Perhaps there will be a day when all sorts of athletic-enhancing variation is selected out in competitive sport For now, testosterone is a pretty clear thing to go after.”
In announcing its ruling, the court found that the disorders of sex development regulations are discriminatory; however, the majority of the panel found that, on the basis of the evidence submitted by the parties, such discrimination is “a necessary, reasonable and proportionate means of achieving the IAAF’s aim of preserving the integrity of female athletics in the restricted events.”
The court panel noted that it held “serious concerns” as to the future, practical application of the regulations. The court highlighted three key issues, including the difficulties of implementing the regulations in the context of a maximum permitted level of testosterone and the consequences of unintentional noncompliance, as well as the difficulty of relying on concrete evidence of actual (in contrast to theoretical) significant athletic advantage by a sufficient number of relevant athletes in the 1,500 meter and 1 mile events. The panel suggested that the IAAF consider deferring the application of the regulations to these events until more evidence is available.
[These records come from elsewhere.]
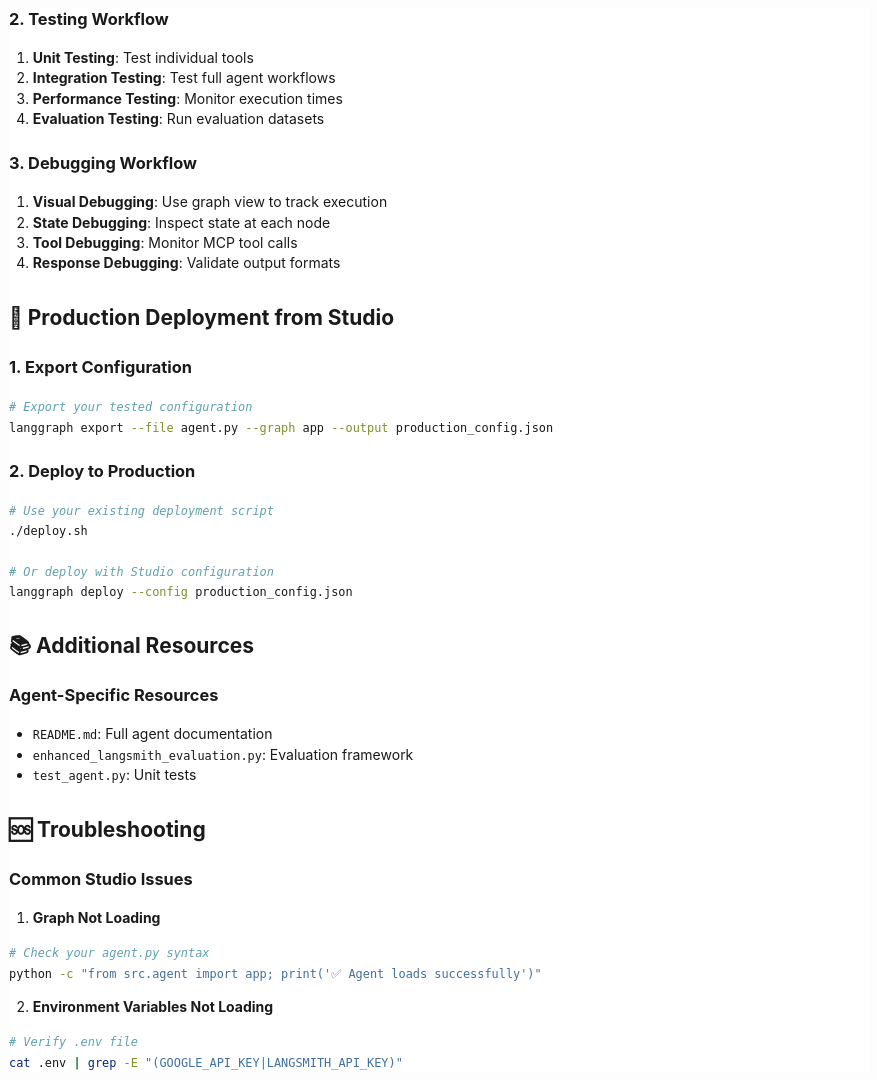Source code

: ### 2. **Testing Workflow**
1. **Unit Testing**: Test individual tools
2. **Integration Testing**: Test full agent workflows
3. **Performance Testing**: Monitor execution times
4. **Evaluation Testing**: Run evaluation datasets

### 3. **Debugging Workflow**
1. **Visual Debugging**: Use graph view to track execution
2. **State Debugging**: Inspect state at each node
3. **Tool Debugging**: Monitor MCP tool calls
4. **Response Debugging**: Validate output formats

## 🚀 Production Deployment from Studio

### 1. **Export Configuration**
```bash
# Export your tested configuration
langgraph export --file agent.py --graph app --output production_config.json
```

### 2. **Deploy to Production**
```bash
# Use your existing deployment script
./deploy.sh

# Or deploy with Studio configuration
langgraph deploy --config production_config.json
```

## 📚 Additional Resources

### Agent-Specific Resources
- `README.md`: Full agent documentation
- `enhanced_langsmith_evaluation.py`: Evaluation framework
- `test_agent.py`: Unit tests

## 🆘 Troubleshooting

### Common Studio Issues

1. **Graph Not Loading**
```bash
# Check your agent.py syntax
python -c "from src.agent import app; print('✅ Agent loads successfully')"
```

2. **Environment Variables Not Loading**
```bash
# Verify .env file
cat .env | grep -E "(GOOGLE_API_KEY|LANGSMITH_API_KEY)"
```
The panel also cited the potential side effects of hormonal treatment, experienced by individual athletes, which could demonstrate the practical impossibility of compliance.
“The [Court of Arbitration for Sport] panel was restrained in its task, due to the strict framework of the arbitration, to solely determine whether the [disorders of sex development] regulations were invalid or not,” the court stated in the release.
Wexler said she believed the court’s decision will not mark the end of the controversy for the organization.
“It does seem as if it opens the IAAF to even stronger questions about the reason for these regulations, given that there is not a 1:1 link between even their own study results and the regulated, restricted events,” Wexler said, referring to the restriction of events that did not show an association with higher testosterone levels while not restricting other events that showed the stronger performance advantage. “In addition, the 5 nmol/L threshold was selected to exclude certain conditions, but not others. I find it troubling that there is not more transparency or discussion about this study, yet it is being used as a basis for far-reaching policy.”
Bermon said he was pleased with the court’s decision.
“We still believe that science and medicine is to be the center of such decisions,” Berman said. “You can also discuss sociology and gender issues, but we believe that eligibility in sports has to rely on science when you discuss male and female categories. This is important to emphasize. The line you draw to make a male-female division in sports must be based on biological sex, not on legal or perceived gender. Some would prefer to rely on social gender. We are relying on biological sex because that is what matters in athletic performance.” – by Regina Schaffer
Disclosures: Bermon is director of health and science for the IAAF. Dunaif and Wexler report no relevant financial disclosures.